Crunchy Cons and Community: Hibbs is also a prolific writer and commentator. A few months ago, in re the ongoing discussion on this blog and myriad other places, TBB friend, "Tocqueville," recommended Professor Hibbs's review of Rod Dreher's book, as the "best he had seen."

The review, originally penned for Crisis Magazine, is accessible on this link from DECLARATION FOUNDATION. I concur with "Tocqueville" and recommend the essay; it is brief and well worth the read.

The title of the review offers a succint preview of Hibbs's line of inquiry: Do the crunchies want to save America or the Republican Party or, having acknowledged the short-term irreversibility of civilized decay, do they plan to “retreat behind defensible borders”?
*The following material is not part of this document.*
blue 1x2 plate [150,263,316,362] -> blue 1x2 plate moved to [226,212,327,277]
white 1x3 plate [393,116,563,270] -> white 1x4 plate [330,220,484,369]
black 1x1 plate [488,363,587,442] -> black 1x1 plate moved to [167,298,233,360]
In the end, Hibbs finds no satisfying answer to his question, but offers a friendly analysis of the phenomenon, nevertheless:

"Dreher’s book details a kind of awakening of many Americans from a certain naïveté about the market and popular culture. There is a disconnection, or perhaps a hidden connection, between the material prosperity of our culture and our inarticulacy about what matters. Perhaps there was a time when that inarticulacy did not matter as much; now, it does. Dreher mentions the regular occurrence of well-intentioned parents who hand their kids over to public or private schools and to our popular culture and then end up shocked at the results. The objection is not to the market in all forms, only to the market as infiltrating all spheres of human life, particularly marriage, the family, and the rearing of children."

Hibbs on NRO: I also want to recommend Hibbs's sporadic column (click here for "author archive") in National Review, (although the column appears curiously dormant since March of this year).
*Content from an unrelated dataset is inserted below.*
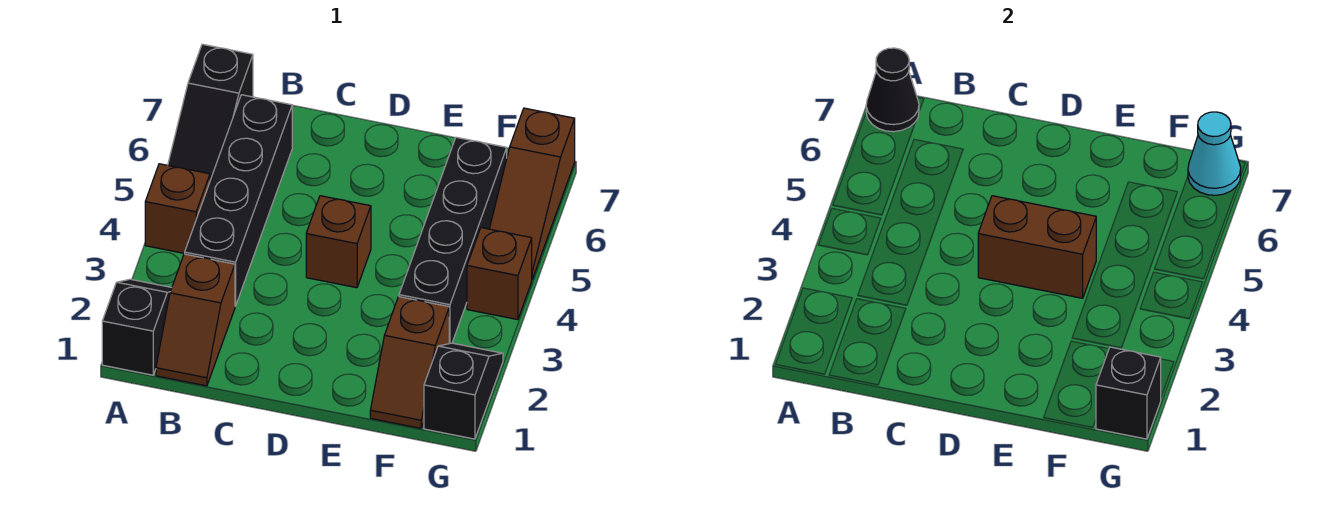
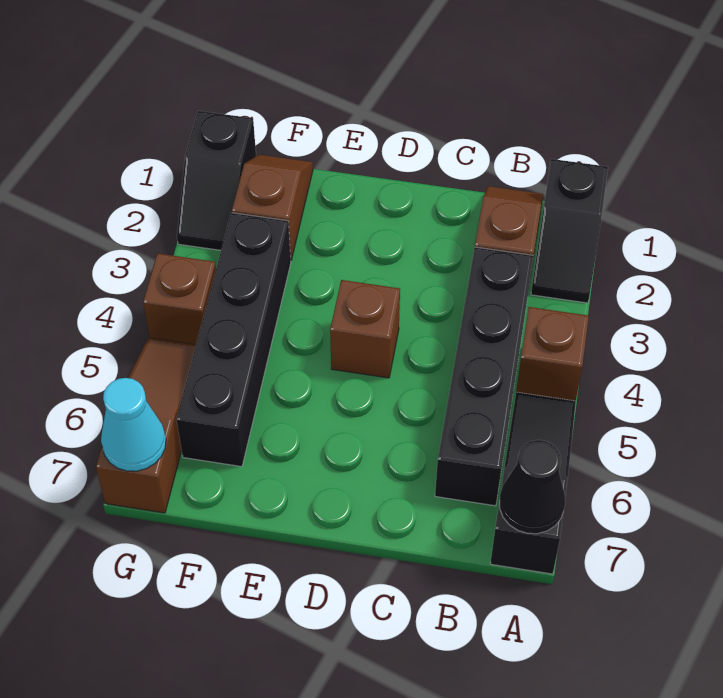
brown 1x2 brick [978,196,1096,298] -> none
black 1x1 brick [1096,347,1161,439] -> none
Friends and Seinfeld. This comparison of two blockbuster sit-coms caught my eye. I have long argued that Seinfeld represented a brilliantly dark and cynical commentary on American life; Seinfeld seemed in on the joke. On the other hand, Friends offered a vapid and shallow series of endlessly unconnected vignettes, opting for laughs over substance or character development or fidelity to its own history. The joke was on Friends; it was a commentary on modern life, only if viewed from the outside in the context of its own impotency. Hibbs offers his own analysis, which is cogent and compelling.